Cover letter definites:
- Convey your passion for your craft, and your enthusiasm for the job and company at hand
- Approach the letter as a story rather than a list of items to regurgitate
- Personalize it – no boiler plates, even if the roles you are applying for are the same – it’s easy to tell whether or not someone’s put effort into the writing, tone and showing they know something about the company
- Communicate a sense of your professional self with a bit of personality – sound like a human being!
- Address the main requirements of the position as outlined in the job description – especially helpful for HR folks who recruit for a wide variety of roles/teams
- Say what the specific job is – include a reference number if there is one – especially important at large companies
- For consistency, match the font style to the one on your resume
- Follow directions – if you’re asked to address a specific question or topic in your cover letter, do it!
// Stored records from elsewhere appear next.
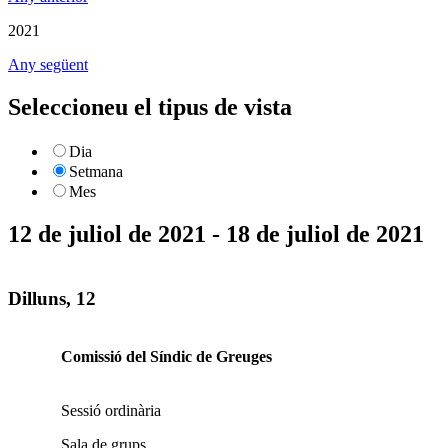
2021
Any següent
Seleccioneu el tipus de vista
Dia
Setmana
Mes
12 de juliol de 2021 - 18 de juliol de 2021
Dilluns, 12
Comissió del Síndic de Greuges
Sessió ordinària
Sala de grups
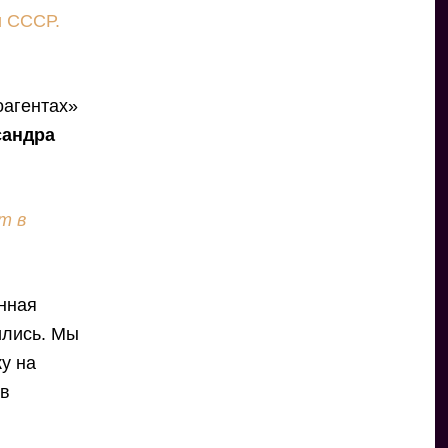
и СССР.
оагентах»
сандра
т в
онная
ились. Мы
у на
 в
Examples: Tell us about a great customer experience you had recently, tell us about an interesting project you worked on where you learned something surprising, tell us why you want to work here, etc.
- Include project examples/achievements that are relevant to the job you want
- Mention relevant connections – e.g., a current employee who referred you to the role
- Save it as a PDF before sending
Cover letter don’ts:
- Re-hash exactly what’s on your resume
- Go beyond a single page unless you have to (e.g., they ask you to address something that requires more space)
- Make it too salesy
- Be afraid of singing your praises, but stay humble
- Forget who your audience is/could be
Here are three cover letter examples from UX research jobs I applied to in the past couple years (click for PDFs).
In this letter, I mention the person who referred me to the company (a current employee) and the reason why I left my last job (lay-offs). Since this was a freelance researcher role on the agency side, I focused on industries I’ve worked in, clients I’ve worked for, and projects I’ve done to showcase versatility and variety.
This cover letter is two pages long because I had to address two specific questions in addition to including the regular stuff. I like this one for a few reasons: 1) I come right out and say why this organization stands out to me (hence, why I’m applying) in the first paragraph. 2) I take the opportunity to show that I’m well-versed in the various roles a UX researcher might play in an enterprise setting, from designing research to working with stakeholders to making recommendations. 3) My research approach and passion for user-centered design is strong and clear.
This one is essentially the second example, but without the additional information requested for the job application.
What would you add to the above list? What would you have done differently? Also, if you have any cover letter examples you would like to share, please do so, especially if they are related to user experience research/design.